▶ **Task instructions**
Please restate the data that follows word for word, with the pictures left out.

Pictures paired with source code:

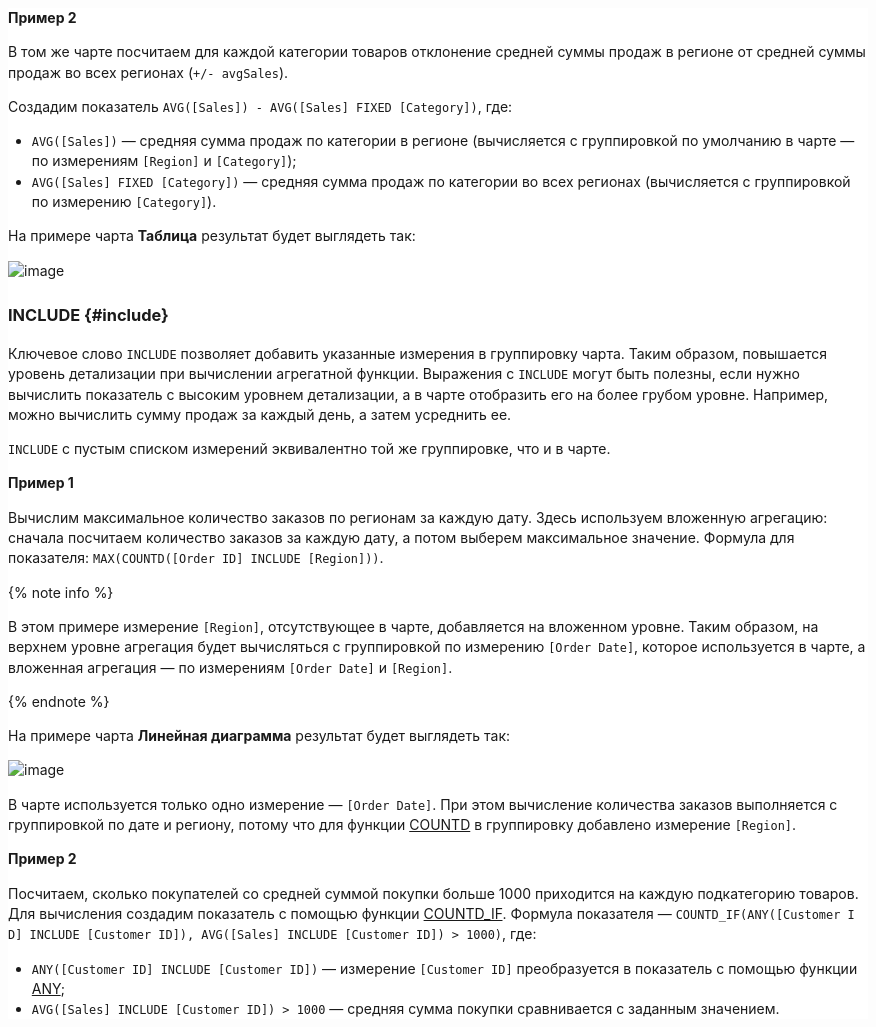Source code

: **Пример 2**

В том же чарте посчитаем для каждой категории товаров отклонение средней суммы продаж в регионе от средней суммы продаж во всех регионах (`+/- avgSales`).

Создадим показатель `AVG([Sales]) - AVG([Sales] FIXED [Category])`, где:

* `AVG([Sales])` — средняя сумма продаж по категории в регионе (вычисляется с группировкой по умолчанию в чарте — по измерениям `[Region]` и `[Category]`); 
* `AVG([Sales] FIXED [Category])` — средняя сумма продаж по категории во всех регионах (вычисляется с группировкой по измерению `[Category]`).

На примере чарта **Таблица** результат будет выглядеть так:

![image](../../_assets/datalens/concepts/tutorial/lod-2.png)

### INCLUDE {#include}

Ключевое слово `INCLUDE` позволяет добавить указанные измерения в группировку чарта. Таким образом, повышается уровень детализации при вычислении агрегатной функции.
Выражения с `INCLUDE` могут быть полезны, если нужно вычислить показатель с высоким уровнем детализации, а в чарте отобразить его на более грубом уровне. Например, можно вычислить сумму продаж за каждый день, а затем усреднить ее.

`INCLUDE` с пустым списком измерений эквивалентно той же группировке, что и в чарте.

**Пример 1**

Вычислим максимальное количество заказов по регионам за каждую дату. Здесь используем вложенную агрегацию: сначала посчитаем количество заказов за каждую дату, а потом выберем максимальное значение. Формула для показателя: `MAX(COUNTD([Order ID] INCLUDE [Region]))`.

{% note info %}

В этом примере измерение `[Region]`, отсутствующее в чарте, добавляется на вложенном уровне. Таким образом, на верхнем уровне агрегация будет вычисляться с группировкой по измерению `[Order Date]`, которое используется в чарте, а вложенная агрегация — по измерениям `[Order Date]` и `[Region]`.

{% endnote %}

На примере чарта **Линейная диаграмма** результат будет выглядеть так:

![image](../../_assets/datalens/concepts/tutorial/lod-3.png)

В чарте используется только одно измерение — `[Order Date]`. При этом вычисление количества заказов выполняется с группировкой по дате и региону, потому что для функции [COUNTD](../function-ref/COUNTD.md) в группировку добавлено измерение `[Region]`.

**Пример 2**

Посчитаем, сколько покупателей со средней суммой покупки больше 1000 приходится на каждую подкатегорию товаров. Для вычисления создадим показатель с помощью функции [COUNTD_IF](../function-ref/COUNTD_IF.md). Формула показателя — `COUNTD_IF(ANY([Customer ID] INCLUDE [Customer ID]), AVG([Sales] INCLUDE [Customer ID]) > 1000)`, где:

* `ANY([Customer ID] INCLUDE [Customer ID])` — измерение `[Customer ID]` преобразуется в показатель с помощью функции [ANY](../function-ref/ANY.md);
* `AVG([Sales] INCLUDE [Customer ID]) > 1000` — средняя сумма покупки сравнивается с заданным значением.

▶ **Your response**
Source code

: **Пример 2**

В том же чарте посчитаем для каждой категории товаров отклонение средней суммы продаж в регионе от средней суммы продаж во всех регионах (`+/- avgSales`).

Создадим показатель `AVG([Sales]) - AVG([Sales] FIXED [Category])`, где:

* `AVG([Sales])` — средняя сумма продаж по категории в регионе (вычисляется с группировкой по умолчанию в чарте — по измерениям `[Region]` и `[Category]`); 
* `AVG([Sales] FIXED [Category])` — средняя сумма продаж по категории во всех регионах (вычисляется с группировкой по измерению `[Category]`).

На примере чарта **Таблица** результат будет выглядеть так:

![image](../../_assets/datalens/concepts/tutorial/lod-2.png)

### INCLUDE {#include}

Ключевое слово `INCLUDE` позволяет добавить указанные измерения в группировку чарта. Таким образом, повышается уровень детализации при вычислении агрегатной функции.
Выражения с `INCLUDE` могут быть полезны, если нужно вычислить показатель с высоким уровнем детализации, а в чарте отобразить его на более грубом уровне. Например, можно вычислить сумму продаж за каждый день, а затем усреднить ее.

`INCLUDE` с пустым списком измерений эквивалентно той же группировке, что и в чарте.

**Пример 1**

Вычислим максимальное количество заказов по регионам за каждую дату. Здесь используем вложенную агрегацию: сначала посчитаем количество заказов за каждую дату, а потом выберем максимальное значение. Формула для показателя: `MAX(COUNTD([Order ID] INCLUDE [Region]))`.

{% note info %}

В этом примере измерение `[Region]`, отсутствующее в чарте, добавляется на вложенном уровне. Таким образом, на верхнем уровне агрегация будет вычисляться с группировкой по измерению `[Order Date]`, которое используется в чарте, а вложенная агрегация — по измерениям `[Order Date]` и `[Region]`.

{% endnote %}

На примере чарта **Линейная диаграмма** результат будет выглядеть так:

![image](../../_assets/datalens/concepts/tutorial/lod-3.png)

В чарте используется только одно измерение — `[Order Date]`. При этом вычисление количества заказов выполняется с группировкой по дате и региону, потому что для функции [COUNTD](../function-ref/COUNTD.md) в группировку добавлено измерение `[Region]`.

**Пример 2**

Посчитаем, сколько покупателей со средней суммой покупки больше 1000 приходится на каждую подкатегорию товаров. Для вычисления создадим показатель с помощью функции [COUNTD_IF](../function-ref/COUNTD_IF.md). Формула показателя — `COUNTD_IF(ANY([Customer ID] INCLUDE [Customer ID]), AVG([Sales] INCLUDE [Customer ID]) > 1000)`, где:

* `ANY([Customer ID] INCLUDE [Customer ID])` — измерение `[Customer ID]` преобразуется в показатель с помощью функции [ANY](../function-ref/ANY.md);
* `AVG([Sales] INCLUDE [Customer ID]) > 1000` — средняя сумма покупки сравнивается с заданным значением.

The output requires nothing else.